§ Records for the task

+++

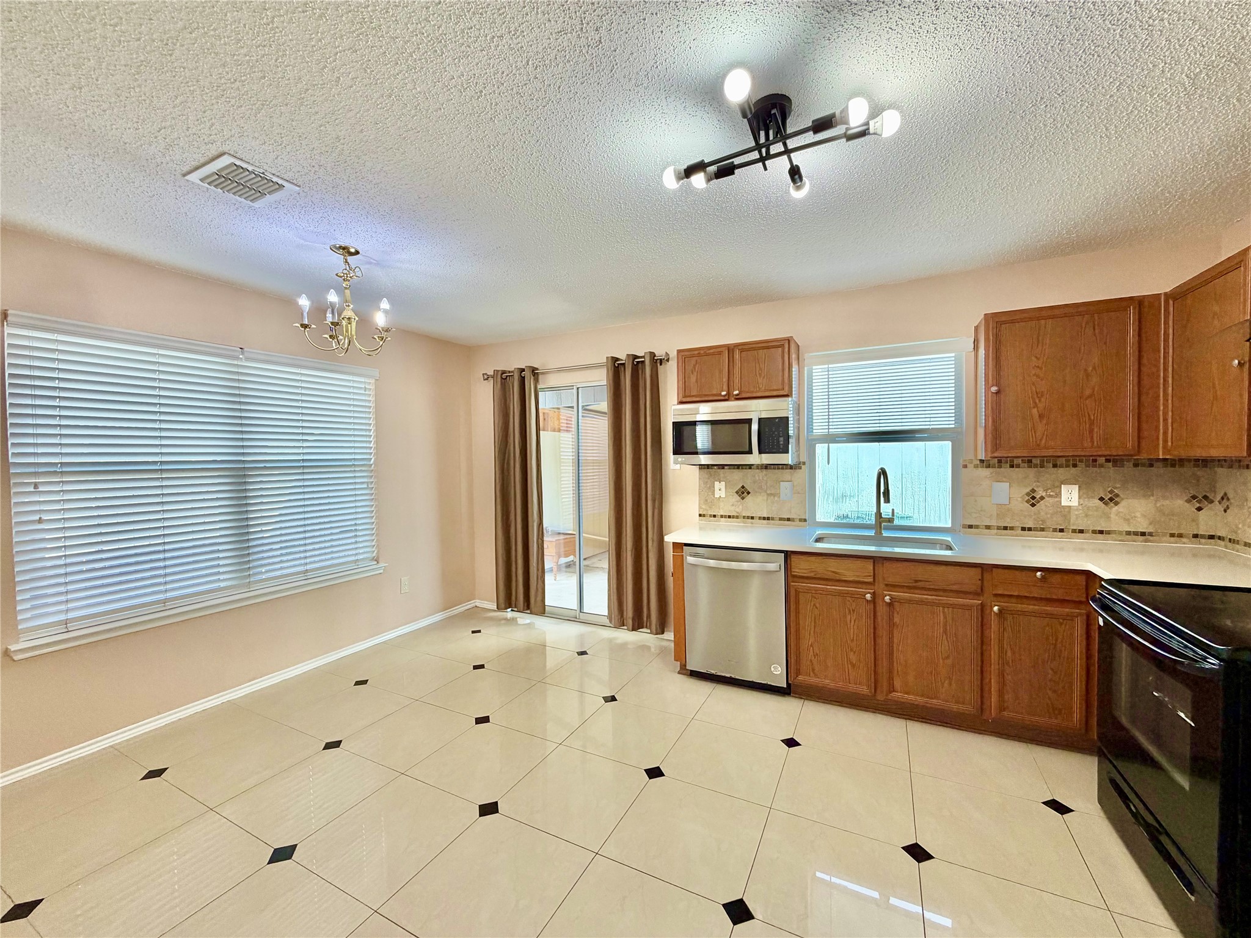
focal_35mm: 14
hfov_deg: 102.1
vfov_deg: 85.7
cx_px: 626
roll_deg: +0.5
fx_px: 506
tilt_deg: -1.1
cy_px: 469
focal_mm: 2.22
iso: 100
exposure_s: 1/120
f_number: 2.2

+++

§ Written task
An exact printout is needed of the lines from the one containing "roll_deg: +0.5" through the end of the listing above, both of those lines included, and nothing else.

§ Exercise solution
roll_deg: +0.5
fx_px: 506
tilt_deg: -1.1
cy_px: 469
focal_mm: 2.22
iso: 100
exposure_s: 1/120
f_number: 2.2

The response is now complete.